12 febbraio: San Benedetto d’Aniane, Abate
Riformatore della vita monastica
Benedetto di Aniane, al secolo Vitizia, nacque intorno alla metà dell’VIII secolo, nel sud della Francia, in una nobile famiglia di origine visigota. All’età di 27 anni la sua vita cambiò radicalmente. Durante una spedizione militare a Pavia, rischiò la vita nel tentativo di salvare il fratello caduto nel fiume Ticino. Rimase scosso dall’accaduto e fece voto di consacrarsi interamente a Dio. Mantenendo la promessa, entrò nel monastero di Saint-Seine, nei pressi di Digione, intorno al 774.
Dopo alcuni anni di vita monastica, alla morte dell’Abate rifiutò di assumerne la guida, ritenendo che la comunità avesse ormai perso il rigore originario. Si ritirò allora in solitudine lungo il corso del piccolo fiume Aniane, nel sud della Gallia. In quel luogo, diede inizio a una forma di vita consacrata ispirata alle regole orientali di Basilio e Pacomio, ma l’eccessiva severità scoraggiò presto i pochi che lo seguivano.

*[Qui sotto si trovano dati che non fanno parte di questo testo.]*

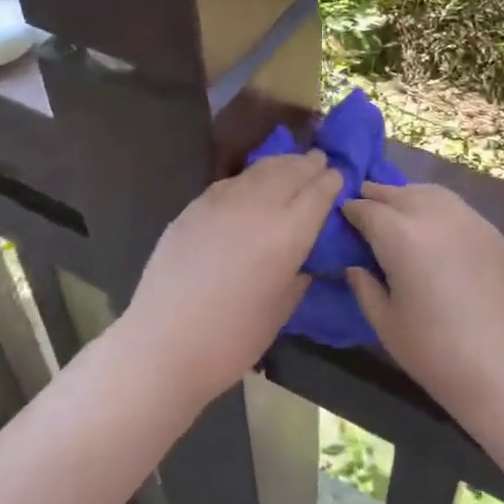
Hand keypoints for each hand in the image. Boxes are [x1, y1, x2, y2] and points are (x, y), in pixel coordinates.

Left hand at [123, 151, 343, 402]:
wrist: (164, 343)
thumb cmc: (232, 338)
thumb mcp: (282, 308)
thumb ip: (298, 272)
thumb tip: (305, 256)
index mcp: (288, 232)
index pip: (318, 192)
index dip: (331, 182)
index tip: (339, 176)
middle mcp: (258, 205)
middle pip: (290, 171)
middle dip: (309, 164)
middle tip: (320, 159)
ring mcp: (222, 202)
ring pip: (259, 170)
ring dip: (281, 164)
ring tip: (291, 163)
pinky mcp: (194, 207)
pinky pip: (231, 182)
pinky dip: (250, 177)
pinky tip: (252, 184)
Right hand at [343, 182, 503, 419]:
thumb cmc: (435, 353)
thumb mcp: (385, 323)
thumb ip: (365, 286)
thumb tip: (355, 266)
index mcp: (401, 236)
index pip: (367, 210)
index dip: (351, 211)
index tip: (343, 216)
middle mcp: (435, 217)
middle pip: (399, 193)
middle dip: (377, 196)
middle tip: (365, 207)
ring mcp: (470, 221)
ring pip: (431, 193)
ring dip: (409, 196)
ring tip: (399, 212)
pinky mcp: (494, 234)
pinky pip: (458, 209)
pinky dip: (437, 209)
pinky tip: (435, 230)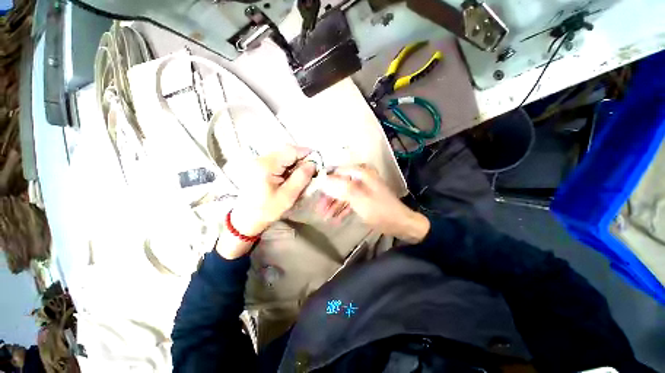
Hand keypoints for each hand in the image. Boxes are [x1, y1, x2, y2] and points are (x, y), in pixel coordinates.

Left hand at [217, 145, 315, 258]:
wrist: (246, 218)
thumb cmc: (267, 210)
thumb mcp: (288, 196)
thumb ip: (301, 177)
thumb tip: (313, 164)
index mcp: (266, 165)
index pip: (290, 150)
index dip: (306, 153)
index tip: (317, 162)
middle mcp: (260, 158)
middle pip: (286, 150)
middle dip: (301, 158)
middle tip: (311, 170)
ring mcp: (258, 161)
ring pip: (283, 155)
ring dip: (295, 162)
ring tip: (302, 174)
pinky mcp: (258, 165)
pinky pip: (278, 160)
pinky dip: (288, 165)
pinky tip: (291, 176)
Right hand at [317, 165, 429, 243]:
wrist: (401, 224)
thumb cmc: (380, 211)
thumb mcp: (359, 199)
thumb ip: (341, 187)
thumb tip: (322, 180)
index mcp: (360, 172)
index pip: (336, 171)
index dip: (324, 181)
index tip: (313, 192)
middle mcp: (360, 177)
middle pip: (338, 183)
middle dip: (328, 196)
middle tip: (319, 209)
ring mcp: (362, 187)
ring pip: (342, 193)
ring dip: (333, 204)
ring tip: (324, 216)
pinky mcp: (364, 197)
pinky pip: (349, 201)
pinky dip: (342, 209)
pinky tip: (335, 219)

Un secondo tentativo, più equilibrato, attirò invece numerosi discepoli. Venne così costruito un monastero semplice e all’insegna della povertà. Dopo attenta riflessione, giunse alla certezza che, per il contesto occidentale, la regola di San Benedetto fosse la più adatta. Nel 787 circa costruì una nuova chiesa e un monastero, ispirati pienamente allo spirito benedettino.
La sua fama non tardò a raggiungere la corte imperiale. A questo proposito, Carlo Magno gli concesse privilegi importanti per la sua comunità, tra cui l’autonomia e il diritto di eleggere liberamente l’Abate. Il suo impegno andò ben oltre il monastero di Aniane. Iniziò a visitare le comunità vicine, sostenendole e istruendo i monaci. In breve tempo circa trecento monaci risedettero ad Aniane.
Promosse anche la fondazione di nuovi monasteri, ponendo il limite di un numero di monaci. Questi cenobi erano legati ad Aniane da un vincolo stabile: era la nascita di una prima organizzazione congregazionale nell’ambito benedettino.
Con l’ascesa al trono di Ludovico il Pio, Benedetto ricevette l’incarico di riformare i monasteri dell’Aquitania e successivamente di tutta la Francia. Per poterne avere la sua presenza, l’imperatore fece costruire un nuovo monastero nei pressi di Aquisgrana, noto in seguito come Kornelimünster. Lì visse Benedetto chiamando monaci da varie abbazie. Nel 817 egli fu l’anima di una grande assemblea benedettina tenutasi ad Aquisgrana, convocata per uniformare la vita monastica in tutto l’impero.
Da quell’incontro nacque il Capitulare Institutum, un testo articolato in settantacinque capitoli, destinato a chiarire e integrare alcuni aspetti della Regola benedettina. Approvato dall’imperatore, divenne vincolante per tutti i monasteri dell’impero. Questo progetto di uniformità totale e di forte centralizzazione non resistette a lungo alle crisi politiche e alle invasioni successive, ma lasciò un’impronta duratura. Tra la sua eredità: il bisogno di chiarimenti alla regola, l’importanza della liturgia e un’attenzione particolare all’organizzazione della vita monastica. Questo spirito sarà raccolto e sviluppato, oltre un secolo dopo, dall’abbazia di Cluny. Per questo, dopo San Benedetto da Norcia, nessun altro monaco come Benedetto di Aniane esercitò un’influenza altrettanto decisiva sul monachesimo dell’Occidente. L’attività di Benedetto non si limitò però alla riforma monastica. Animato da un profondo zelo pastorale, divenne anche predicatore. Morì l’11 febbraio 821 nel monastero di Kornelimünster.